Going back to my friend’s sentiment on how it’s a sexist world we live when it comes down to the healthcare system in Canada, I do somewhat agree with her. But there’s much more to it than healthcare providers just being sexist. Health care providers, Canadian ones in particular, often mistreat their patients on purpose. They want their condition to get worse because they could get something out of their patients…eergh… clients. That’s how they get most money. Their main targets are those patients who are vulnerable. And who are the ones that are considered to be most vulnerable? Women. It’s especially true when women go through health struggles. Statistically, women tend to go through a lot more health struggles than men, which is something that benefits any type of doctor.
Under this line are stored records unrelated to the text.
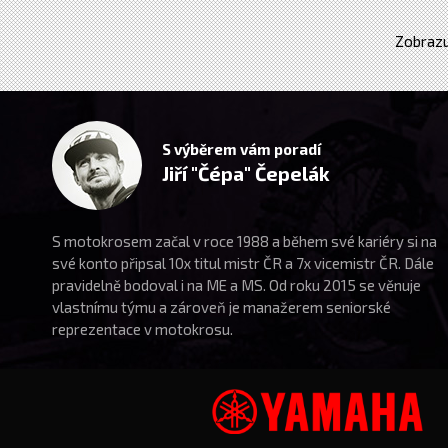
Zobrazu
S výběrem vám poradí
Jiří "Čépa" Čepelák
S motokrosem začal v roce 1988 a během své kariéry si na
své konto připsal 10x titul mistr ČR a 7x vicemistr ČR. Dále
pravidelně bodoval i na ME a MS. Od roku 2015 se věnuje
vlastnímu týmu a zároveň je manažerem seniorské
reprezentace v motokrosu.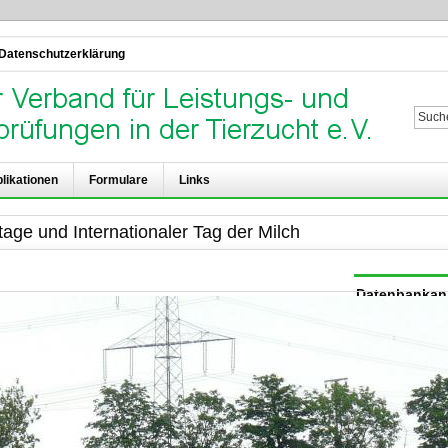
Datenschutzerklärung
Su
likationen
Formulare
Links
ttage und Internationaler Tag der Milch
Datenbanka
Benutzername:
Kennwort: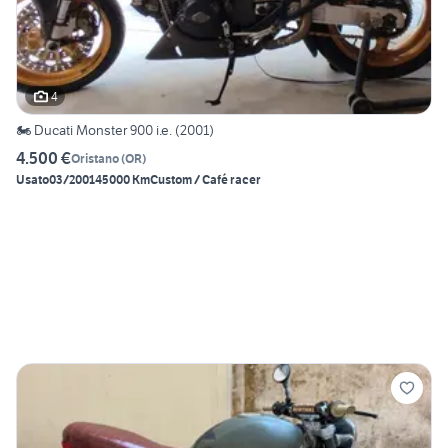
4
🏍️ Ducati Monster 900 i.e. (2001)
4.500 €
Oristano
(
OR
)
Usato
03/2001
45000 Km
Custom / Café racer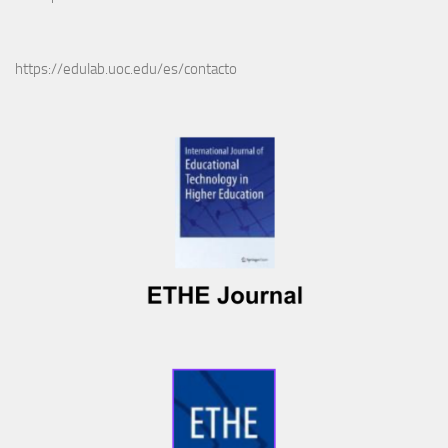
https://edulab.uoc.edu/es/contacto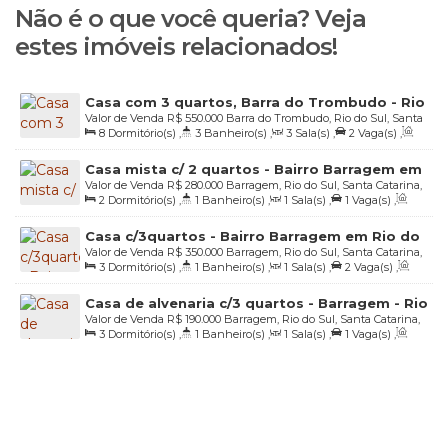
Não é o que você queria? Veja
estes imóveis relacionados!
Casa com 3 quartos, Barra do Trombudo - Rio
Valor de Venda
R$
550.000
Barra do Trombudo, Rio do Sul, Santa
do Sul
8
Dormitório(s)
,
3
Banheiro(s)
,
3
Sala(s)
,
2
Vaga(s)
,
Catarina, Brasil
Útil:
302
.00
m²
,
Terreno:
485
.00
m²
,
Fundos:
65
.37
m
,
Frente:
Casa mista c/ 2 quartos - Bairro Barragem em
55
.09
m
,
Lado Esquerdo:
25
.00
m
Valor de Venda
R$
280.000
Barragem, Rio do Sul, Santa Catarina,
Rio do Sul/SC
2
Dormitório(s)
,
1
Banheiro(s)
,
1
Sala(s)
,
1
Vaga(s)
,
Brasil
Útil:
70
.00
m²
,
Terreno:
350
.00
m²
,
Fundos:
14
.00
m
,
Frente:
Casa c/3quartos - Bairro Barragem em Rio do
14
.00
m
,
Lado Direito:
25
.00
m
,
Lado Esquerdo:
25
.00
m
Valor de Venda
R$
350.000
Barragem, Rio do Sul, Santa Catarina,
Sul/SC
3
Dormitório(s)
,
1
Banheiro(s)
,
1
Sala(s)
,
2
Vaga(s)
,
Brasil
Útil:
110
.00
m²
,
Terreno:
375
.00
m²
,
Fundos:
15
.00
m
,
Frente:
Casa de alvenaria c/3 quartos - Barragem - Rio
15
.00
m
,
Lado Direito:
25
.00
m
,
Lado Esquerdo:
25
.00
m
Valor de Venda
R$
190.000
Barragem, Rio do Sul, Santa Catarina,
do Sul/SC
3
Dormitório(s)
,
1
Banheiro(s)
,
1
Sala(s)
,
1
Vaga(s)
,
Brasil
Útil:
120
.00
m²
,
Terreno:
980
.83
m²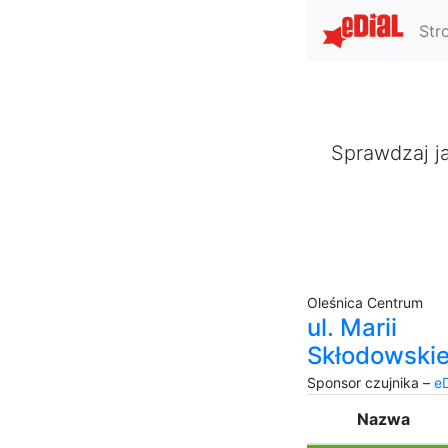
Str
Sprawdzaj ja
Oleśnica Centrum
ul. Marii
Skłodowskie
Sponsor czujnika –
eD
Nazwa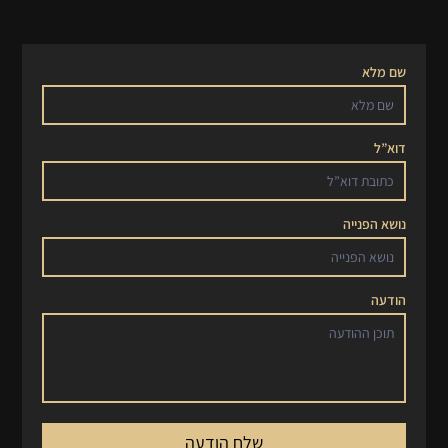
שם מלא
דוא”ל
נושא הפנייה
הודעה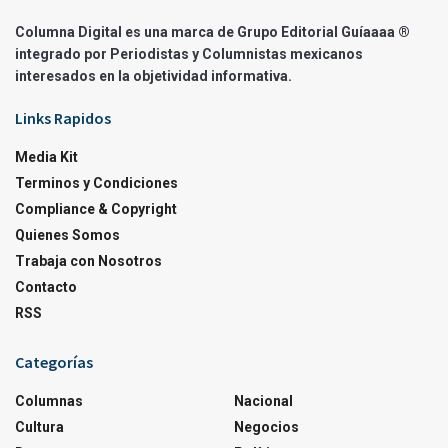
Columna Digital es una marca de Grupo Editorial Guíaaaa ®
integrado por Periodistas y Columnistas mexicanos
interesados en la objetividad informativa.
Links Rapidos
Media Kit
Terminos y Condiciones
Compliance & Copyright
Quienes Somos
Trabaja con Nosotros
Contacto
RSS
Categorías
Columnas
Nacional
Cultura
Negocios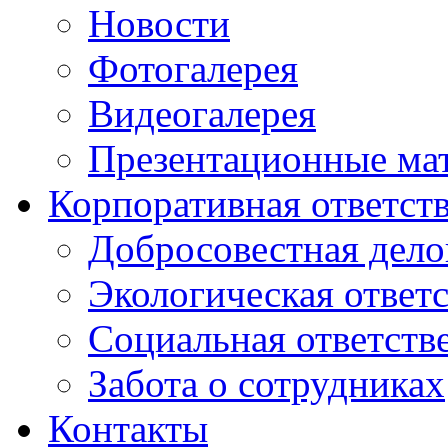
Новости
Фотогалерея
Видеогалерея
Презентационные ма
Корпоративная ответст
Добросовестная дело
Экологическая ответ
Социальная ответств
Забота о сотрудниках
Контакты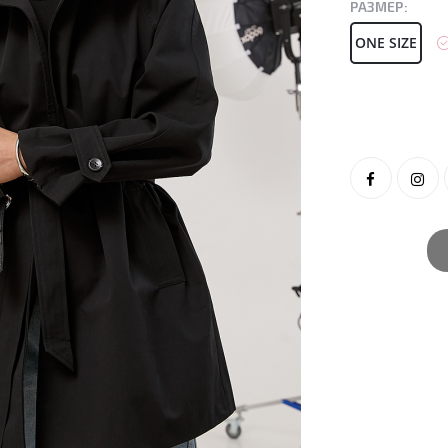
РАЗМЕР:
ONE SIZE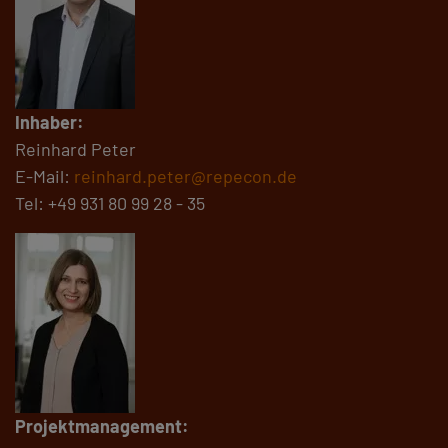
Inhaber:
Reinhard Peter
E-Mail:
reinhard.peter@repecon.de
Tel: +49 931 80 99 28 - 35
Projektmanagement: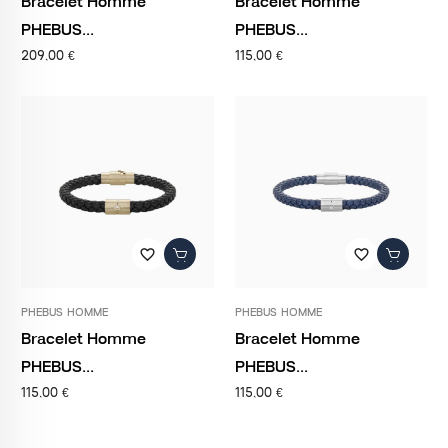
Bracelet Homme
Bracelet Homme
PHEBUS...
PHEBUS...
209,00 €
115,00 €
favorite_border
favorite_border
PHEBUS HOMME
PHEBUS HOMME
Bracelet Homme
Bracelet Homme
PHEBUS...
PHEBUS...
115,00 €
115,00 €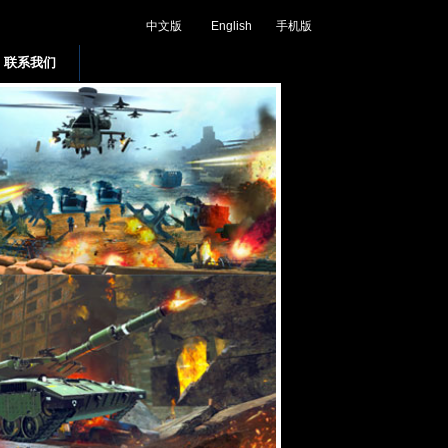
中文版
English
手机版
联系我们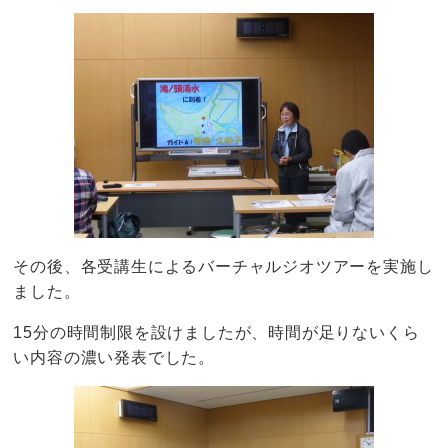
その後、各受講生によるバーチャルジオツアーを実施し
ました。
15分の時間制限を設けましたが、時間が足りないくら
い内容の濃い発表でした。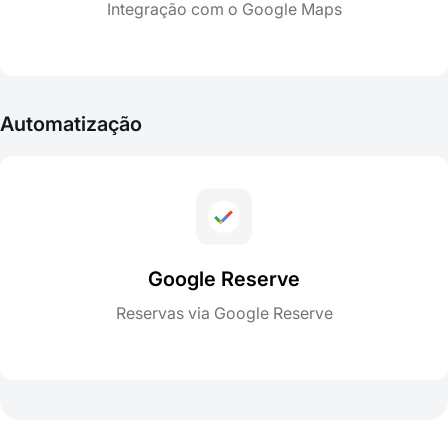
Integração com o Google Maps
Automatização
Google Reserve
Reservas via Google Reserve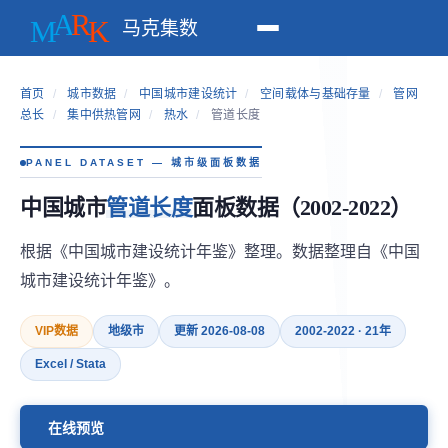
马克集数
首页
/
城市数据
/
中国城市建设统计
/
空间载体与基础存量
/
管网
总长
/
集中供热管网
/
热水
/
管道长度
PANEL DATASET — 城市级面板数据
中国城市
管道长度
面板数据（2002-2022）
根据《中国城市建设统计年鉴》整理。数据整理自《中国
城市建设统计年鉴》。
VIP数据
地级市
更新 2026-08-08
2002-2022 · 21年
Excel / Stata
在线预览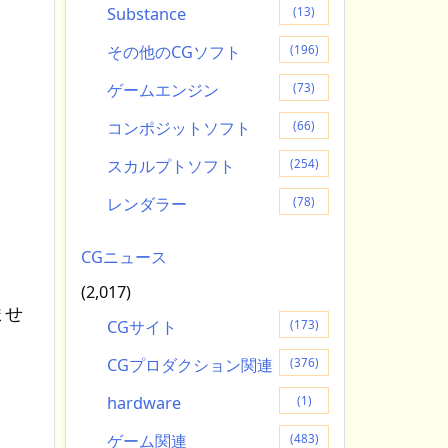
Substance
(13)
その他のCGソフト
(196)
ゲームエンジン
(73)
コンポジットソフト
(66)
スカルプトソフト
(254)
レンダラー
(78)
CGニュース
(2,017)
ませ
CGサイト
(173)
CGプロダクション関連
(376)
hardware
(1)
ゲーム関連
(483)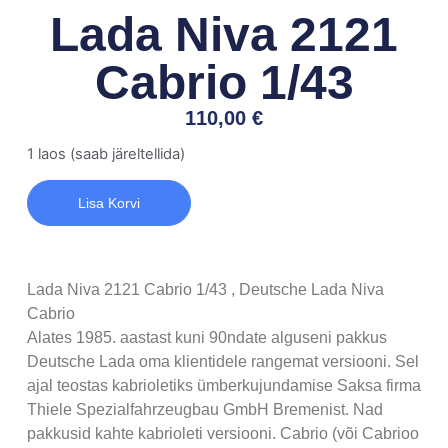
Lada Niva 2121
Cabrio 1/43
110,00
€
1 laos (saab järeltellida)
Lisa Korvi
Lada Niva 2121 Cabrio 1/43 , Deutsche Lada Niva
Cabrio
Alates 1985. aastast kuni 90ndate alguseni pakkus
Deutsche Lada oma klientidele rangemat versiooni. Sel
ajal teostas kabrioletiks ümberkujundamise Saksa firma
Thiele Spezialfahrzeugbau GmbH Bremenist. Nad
pakkusid kahte kabrioleti versiooni. Cabrio (või Cabrioo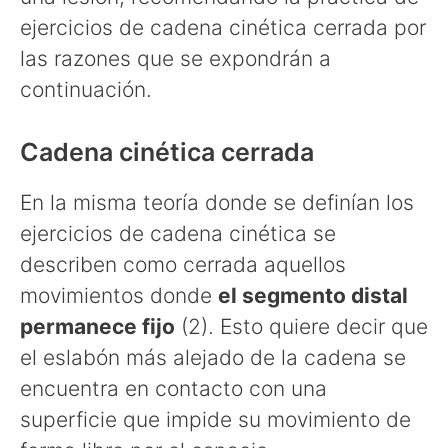
ejercicios de cadena cinética cerrada por
las razones que se expondrán a
continuación.
Cadena cinética cerrada
En la misma teoría donde se definían los
ejercicios de cadena cinética se
describen como cerrada aquellos
movimientos donde
el segmento distal
permanece fijo
(2). Esto quiere decir que
el eslabón más alejado de la cadena se
encuentra en contacto con una
superficie que impide su movimiento de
It’s sexism, but with a reason Doctors are careless and dismissive, and a lot of the times, doctors prefer their patients die; for monetary reasons.
And because I refused to be their victim, I decided that I’d never experience what I’d experienced for so many years by medical professionals – lies, manipulation – abuse. I wanted to live life freely, and no one would ever dare to tell me how to do so…
Just recently, I connected with someone who moved to Canada with her son. Her son is studying to be a doctor. When I learned that, I told him, word by word, that I really hope he’d get his medical license, because Canada lacks doctors that actually care about and have empathy for their patients. I meant every single word I said to him, and I hope he’s the one person in the next generation that can eventually break the cycle. Doctors don’t have our best interests, and that’s why we’re forced to take matters into our own hands. Things need to change, however, because not everyone is as strong minded and has enough willingness to do what my friend and I did, which was take our power back away from doctors.
Sign up to our newsletter if you want to see more content from The Graceful Boon! By signing up to our newsletter, you'll get an even more in-depth content from yours truly, Stacie Kiselman, who's our Graceful Boon, that you won't want to miss out on.
Amazing story. Thanks for sharing. The health system in Canada, seems to morphing in to something very strange. You don’t even get what you pay for anymore.
Thanks for telling your story. I live in the US and we encounter a lot of this too, that is, if we can actually get healthcare. I’m so sorry both of you had to go through this and I hope you have continued success with a holistic approach.